Quant aux moralistes improvisés, ils feraient bien de relire leurs classiques. Il y a dans le christianisme une justification de la dépense qui assure du travail à toute une population laborieuse et qui rejoint la très moderne doctrine de Keynes — sans que les immenses gaspillages d’argent par les médias soient à inscrire dans cette fonction économique de la dépense productive. C’est par ce biais que l’on peut aujourd’hui séparer l’accessoire de l’essentiel dans le domaine du débat et de l’action politiques.

Lorsqu’on nous dit que le président de la République annule, le 24 juin, une rencontre avec les ONG françaises, prévue pour préparer le G20 de Toronto, afin de recevoir Thierry Henry, joueur de l’équipe de France de football, il y a lieu de se demander si, en haut lieu, on prend la juste mesure des enjeux du moment.
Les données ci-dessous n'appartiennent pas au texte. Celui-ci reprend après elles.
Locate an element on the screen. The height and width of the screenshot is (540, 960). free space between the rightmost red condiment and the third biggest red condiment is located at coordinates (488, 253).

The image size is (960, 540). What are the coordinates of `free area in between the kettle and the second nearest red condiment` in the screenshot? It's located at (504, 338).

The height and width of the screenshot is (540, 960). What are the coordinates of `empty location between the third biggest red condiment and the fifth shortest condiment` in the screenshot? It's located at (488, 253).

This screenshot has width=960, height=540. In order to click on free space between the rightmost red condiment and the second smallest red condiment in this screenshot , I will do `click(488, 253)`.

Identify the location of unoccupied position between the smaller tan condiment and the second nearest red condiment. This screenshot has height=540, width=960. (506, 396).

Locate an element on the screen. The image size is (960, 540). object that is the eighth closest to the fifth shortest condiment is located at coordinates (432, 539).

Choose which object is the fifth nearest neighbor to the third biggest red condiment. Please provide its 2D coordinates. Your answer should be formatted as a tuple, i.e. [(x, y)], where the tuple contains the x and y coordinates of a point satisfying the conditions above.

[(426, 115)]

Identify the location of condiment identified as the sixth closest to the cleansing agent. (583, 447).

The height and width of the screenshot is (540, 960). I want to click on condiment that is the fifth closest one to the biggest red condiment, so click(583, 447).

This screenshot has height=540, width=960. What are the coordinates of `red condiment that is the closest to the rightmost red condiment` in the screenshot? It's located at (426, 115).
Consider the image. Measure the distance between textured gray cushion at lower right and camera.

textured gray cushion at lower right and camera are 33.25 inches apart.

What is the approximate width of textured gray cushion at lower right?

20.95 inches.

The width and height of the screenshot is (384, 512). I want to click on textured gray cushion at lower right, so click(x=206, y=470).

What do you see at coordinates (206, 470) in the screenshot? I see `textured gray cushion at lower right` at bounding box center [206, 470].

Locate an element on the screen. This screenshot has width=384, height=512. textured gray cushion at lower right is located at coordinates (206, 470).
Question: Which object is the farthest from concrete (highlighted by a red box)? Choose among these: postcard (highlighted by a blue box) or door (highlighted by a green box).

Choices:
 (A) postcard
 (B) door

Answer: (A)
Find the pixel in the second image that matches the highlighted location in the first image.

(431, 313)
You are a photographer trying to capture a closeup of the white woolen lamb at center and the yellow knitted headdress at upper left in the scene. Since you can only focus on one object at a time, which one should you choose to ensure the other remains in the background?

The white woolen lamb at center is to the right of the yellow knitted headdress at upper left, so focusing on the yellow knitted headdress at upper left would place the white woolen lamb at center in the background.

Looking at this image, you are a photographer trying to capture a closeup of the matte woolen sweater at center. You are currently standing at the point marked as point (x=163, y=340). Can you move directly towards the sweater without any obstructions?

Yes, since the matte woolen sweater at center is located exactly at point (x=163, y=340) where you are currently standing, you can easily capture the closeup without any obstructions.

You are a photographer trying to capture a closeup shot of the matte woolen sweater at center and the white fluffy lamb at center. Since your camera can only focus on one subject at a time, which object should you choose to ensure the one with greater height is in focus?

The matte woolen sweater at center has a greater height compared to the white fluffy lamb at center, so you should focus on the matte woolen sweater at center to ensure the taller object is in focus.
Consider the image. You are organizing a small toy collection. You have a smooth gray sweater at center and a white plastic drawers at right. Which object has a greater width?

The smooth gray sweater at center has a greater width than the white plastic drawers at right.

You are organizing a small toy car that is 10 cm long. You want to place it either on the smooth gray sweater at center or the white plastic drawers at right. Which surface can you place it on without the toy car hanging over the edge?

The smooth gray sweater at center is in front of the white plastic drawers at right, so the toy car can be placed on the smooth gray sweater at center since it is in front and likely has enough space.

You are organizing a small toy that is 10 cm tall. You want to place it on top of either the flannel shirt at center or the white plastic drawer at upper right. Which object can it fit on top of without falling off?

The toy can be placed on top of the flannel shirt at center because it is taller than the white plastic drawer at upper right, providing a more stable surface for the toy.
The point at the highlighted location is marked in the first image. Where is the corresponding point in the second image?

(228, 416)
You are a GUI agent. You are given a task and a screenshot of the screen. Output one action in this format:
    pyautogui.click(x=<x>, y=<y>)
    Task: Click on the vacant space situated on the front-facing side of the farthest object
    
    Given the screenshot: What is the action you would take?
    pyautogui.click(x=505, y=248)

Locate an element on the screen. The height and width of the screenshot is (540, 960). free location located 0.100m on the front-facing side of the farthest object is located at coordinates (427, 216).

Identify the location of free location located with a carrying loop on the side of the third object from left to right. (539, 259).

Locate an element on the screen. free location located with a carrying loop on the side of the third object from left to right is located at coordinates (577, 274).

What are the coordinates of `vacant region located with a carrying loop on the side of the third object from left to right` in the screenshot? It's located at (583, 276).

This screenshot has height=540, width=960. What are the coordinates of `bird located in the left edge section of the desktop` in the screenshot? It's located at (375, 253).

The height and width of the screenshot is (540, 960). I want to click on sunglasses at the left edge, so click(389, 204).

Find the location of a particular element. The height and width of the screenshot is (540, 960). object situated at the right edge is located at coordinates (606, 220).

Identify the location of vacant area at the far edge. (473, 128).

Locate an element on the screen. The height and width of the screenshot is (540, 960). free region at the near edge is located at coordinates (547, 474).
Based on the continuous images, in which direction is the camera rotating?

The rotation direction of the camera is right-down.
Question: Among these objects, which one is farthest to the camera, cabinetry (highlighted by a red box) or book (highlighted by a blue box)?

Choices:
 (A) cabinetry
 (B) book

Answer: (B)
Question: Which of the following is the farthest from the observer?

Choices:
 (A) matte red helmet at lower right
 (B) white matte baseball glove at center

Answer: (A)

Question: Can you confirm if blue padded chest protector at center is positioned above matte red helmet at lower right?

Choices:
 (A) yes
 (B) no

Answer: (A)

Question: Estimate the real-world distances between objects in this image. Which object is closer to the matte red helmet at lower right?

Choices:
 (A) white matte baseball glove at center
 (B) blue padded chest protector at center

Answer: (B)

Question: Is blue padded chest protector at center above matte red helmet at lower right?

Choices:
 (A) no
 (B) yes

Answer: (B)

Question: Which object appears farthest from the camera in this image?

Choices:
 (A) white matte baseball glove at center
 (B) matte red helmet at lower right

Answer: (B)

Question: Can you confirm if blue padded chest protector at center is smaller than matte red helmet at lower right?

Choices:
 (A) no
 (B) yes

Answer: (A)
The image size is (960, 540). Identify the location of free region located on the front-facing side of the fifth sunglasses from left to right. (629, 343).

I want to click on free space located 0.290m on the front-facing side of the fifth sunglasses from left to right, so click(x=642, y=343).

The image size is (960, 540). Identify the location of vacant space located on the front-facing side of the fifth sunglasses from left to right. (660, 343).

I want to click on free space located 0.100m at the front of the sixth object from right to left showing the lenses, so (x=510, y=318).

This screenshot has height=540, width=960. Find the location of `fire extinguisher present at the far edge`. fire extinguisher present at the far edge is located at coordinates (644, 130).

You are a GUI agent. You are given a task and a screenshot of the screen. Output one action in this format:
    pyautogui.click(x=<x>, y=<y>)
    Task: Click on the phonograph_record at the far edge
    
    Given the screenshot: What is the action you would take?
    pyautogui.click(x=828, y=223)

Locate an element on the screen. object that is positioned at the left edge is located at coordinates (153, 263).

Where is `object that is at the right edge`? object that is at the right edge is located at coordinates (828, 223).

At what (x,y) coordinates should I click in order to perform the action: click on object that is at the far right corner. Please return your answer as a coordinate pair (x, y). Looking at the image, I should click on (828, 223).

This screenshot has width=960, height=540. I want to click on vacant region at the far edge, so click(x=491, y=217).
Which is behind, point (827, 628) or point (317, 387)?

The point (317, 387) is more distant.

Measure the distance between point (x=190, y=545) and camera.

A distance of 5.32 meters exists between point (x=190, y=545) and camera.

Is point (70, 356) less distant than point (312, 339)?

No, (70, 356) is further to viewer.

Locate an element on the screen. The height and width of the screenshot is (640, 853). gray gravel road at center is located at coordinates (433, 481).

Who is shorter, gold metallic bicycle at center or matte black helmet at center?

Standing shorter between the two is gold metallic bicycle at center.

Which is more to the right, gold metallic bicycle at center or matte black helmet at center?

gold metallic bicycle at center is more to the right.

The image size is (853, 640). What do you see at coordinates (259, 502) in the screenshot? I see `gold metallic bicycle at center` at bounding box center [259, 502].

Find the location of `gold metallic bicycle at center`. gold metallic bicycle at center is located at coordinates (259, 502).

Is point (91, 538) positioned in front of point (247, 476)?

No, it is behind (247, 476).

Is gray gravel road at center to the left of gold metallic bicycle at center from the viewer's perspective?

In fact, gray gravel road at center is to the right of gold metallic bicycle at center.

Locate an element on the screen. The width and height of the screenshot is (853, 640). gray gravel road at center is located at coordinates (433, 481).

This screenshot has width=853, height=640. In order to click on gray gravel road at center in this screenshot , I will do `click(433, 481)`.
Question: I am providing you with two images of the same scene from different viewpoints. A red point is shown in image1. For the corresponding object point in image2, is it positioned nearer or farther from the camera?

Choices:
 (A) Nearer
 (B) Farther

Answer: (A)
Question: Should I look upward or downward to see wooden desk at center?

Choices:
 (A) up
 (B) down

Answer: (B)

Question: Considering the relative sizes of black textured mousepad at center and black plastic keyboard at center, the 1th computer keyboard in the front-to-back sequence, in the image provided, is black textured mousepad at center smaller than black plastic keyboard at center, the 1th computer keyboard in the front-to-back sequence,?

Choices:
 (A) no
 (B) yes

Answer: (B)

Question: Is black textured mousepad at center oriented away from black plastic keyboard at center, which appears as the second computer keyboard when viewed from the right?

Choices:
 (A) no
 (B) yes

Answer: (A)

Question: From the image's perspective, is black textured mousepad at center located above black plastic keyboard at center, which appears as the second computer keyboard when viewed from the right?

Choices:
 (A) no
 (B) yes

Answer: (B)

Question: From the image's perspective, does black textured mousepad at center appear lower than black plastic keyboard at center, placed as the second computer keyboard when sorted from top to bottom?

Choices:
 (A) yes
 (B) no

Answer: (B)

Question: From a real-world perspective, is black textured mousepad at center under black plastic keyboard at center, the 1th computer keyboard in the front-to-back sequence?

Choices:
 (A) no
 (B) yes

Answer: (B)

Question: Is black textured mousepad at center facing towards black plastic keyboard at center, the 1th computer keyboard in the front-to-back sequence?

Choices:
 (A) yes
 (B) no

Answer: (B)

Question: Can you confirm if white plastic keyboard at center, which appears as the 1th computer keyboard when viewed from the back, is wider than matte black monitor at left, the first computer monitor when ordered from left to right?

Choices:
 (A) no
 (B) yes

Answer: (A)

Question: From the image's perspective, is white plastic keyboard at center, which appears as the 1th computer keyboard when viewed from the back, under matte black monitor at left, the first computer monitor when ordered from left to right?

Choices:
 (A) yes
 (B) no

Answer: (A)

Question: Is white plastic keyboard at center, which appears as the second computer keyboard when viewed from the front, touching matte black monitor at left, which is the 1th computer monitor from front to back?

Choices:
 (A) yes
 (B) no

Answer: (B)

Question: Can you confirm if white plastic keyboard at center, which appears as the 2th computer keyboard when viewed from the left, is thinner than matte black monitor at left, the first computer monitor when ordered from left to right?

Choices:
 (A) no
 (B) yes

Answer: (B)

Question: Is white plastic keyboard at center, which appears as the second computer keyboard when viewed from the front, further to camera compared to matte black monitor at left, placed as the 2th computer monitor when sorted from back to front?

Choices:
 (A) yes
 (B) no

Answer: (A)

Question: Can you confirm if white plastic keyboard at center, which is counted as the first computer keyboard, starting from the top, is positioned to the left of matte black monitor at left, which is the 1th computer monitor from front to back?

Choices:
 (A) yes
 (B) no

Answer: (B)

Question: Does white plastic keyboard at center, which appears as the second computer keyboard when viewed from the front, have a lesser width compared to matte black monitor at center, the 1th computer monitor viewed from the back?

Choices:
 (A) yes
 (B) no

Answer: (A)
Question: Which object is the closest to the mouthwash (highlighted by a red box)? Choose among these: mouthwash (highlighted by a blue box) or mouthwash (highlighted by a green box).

La question est d’autant plus pertinente que, ce même jour, se déroulaient des manifestations contre la réforme des retraites qui ont réuni entre huit cent mille et deux millions de personnes... selon les estimations.

Voulait-on, à l’Elysée, se montrer en phase avec l’opinion ? Il y a une conception faussée de l’opinion publique qui devrait faire débat, mais ce débat est difficile à lancer car les dirigeants du pays, les principaux journalistes et les chefs de l’opposition semblent d’accord, pour s’en tenir aux polémiques accessoires.

Cette attitude mériterait des commentaires ironiques en période normale. Or nous sommes plongés dans une crise économique et financière dont l’extrême gravité est reconnue du bout des lèvres par les dirigeants occidentaux : la crise immobilière n’est pas jugulée aux Etats-Unis, la reprise y est molle et le taux de chômage élevé pour ce pays. En Europe, la crise grecque n’est pas surmontée et l’Espagne vit une véritable catastrophe, la croissance française étant quant à elle proche de zéro. A la veille du G20, un grand débat public aurait pu avoir lieu  ; comme le sommet de Toronto a été un échec, la réflexion publique sur les politiques de sortie de crise devrait reprendre de plus belle. D’où des interrogations sur les dirigeants de la majorité et de l’opposition. Qui mesure vraiment la gravité de la crise ? Qui se voile la face ? Qui ne comprend pas ce qui se passe ? Tous tiennent des discours rassurants, alors qu’ils consultent régulièrement des économistes et des financiers qui sonnent l’alarme. La tactique des conseillers en communication, qui consiste à diluer les mauvaises nouvelles, finit par produire l’inverse de l’effet recherché : ce sont les propos lénifiants qui provoquent l’angoisse.